Umpires don’t quit because fans yell at them. They quit because they get followed to their car and threatened. They get followed home and threatened. Threats are made on their life. Threats are made on their families. All over a kids game. There are plenty of these stories in the media.
In our league I had tackle a dad who went after a fourteen year old umpire. The guy was about to physically assault the kid. The kid had just done one of the worst umpiring jobs I had ever seen. I had to explain to my 9/10 players life isn’t always fair and the umpire didn’t do it intentionally.
Later that evening I called the dad. He was a friend who went berserk. I asked him if he needed me to tell him what an ******* he was a couple of hours ago. He sullenly said, “No need. My wife (a doctorate in child psychology and professor of child psychology at an HA) already ripped me up one side and down the other for the damage I did to kids tonight.” He was banned from attending for a year in any sport.
At the hs level I've noticed that the parents that coach and argue the calls are usually the parents of average players. Not every time, but most. Also, my kid would ask me to not attend if I was a jerk in the stands. Imo it's best to be quiet unless you're throwing out a "good job" to a player. One of my son's former travel ball teammates was on the opposing team during a high school game. Kid is a dude...hard worker, great attitude, awesome teammate. His dad, however, is notoriously loud and made a fool of himself in the stands, yelling about the injustices of every "horrible" call. Everyone felt bad for the kid.
Before my son's start last week the home plate umpire came to both dugouts BEFORE the game and pronounced, "Just to let you guys know, my zone is super small so I don't want to hear any complaining."
He was not embellishing. It was like he reveled in the crowd grumbling how a belt high pitch was a ball. The other team's P5 pitcher lasted all of 1 inning. My son lasted 6 innings and walked 4.

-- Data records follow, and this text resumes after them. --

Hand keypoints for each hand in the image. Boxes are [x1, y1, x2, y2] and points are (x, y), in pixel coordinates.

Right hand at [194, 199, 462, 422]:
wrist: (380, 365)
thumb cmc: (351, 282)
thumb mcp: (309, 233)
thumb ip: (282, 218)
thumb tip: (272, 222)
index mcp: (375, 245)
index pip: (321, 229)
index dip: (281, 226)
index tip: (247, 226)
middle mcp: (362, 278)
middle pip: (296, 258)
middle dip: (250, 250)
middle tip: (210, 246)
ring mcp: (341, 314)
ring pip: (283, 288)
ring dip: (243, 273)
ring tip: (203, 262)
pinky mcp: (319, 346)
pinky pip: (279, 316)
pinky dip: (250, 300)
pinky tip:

If I was coaching I would have gotten in trouble right there. Don't tell me your strike zone is anything other than the rule book strike zone. If it is you need to walk out the gate right now. You are here to enforce the rules and not make up your own. The only time I got ejected as a HS coach was when the umpire said I don't care what the rule book says. We're playing by my rules today. BTW, he got suspended for 2 weeks for that game. I got reinstated immediately.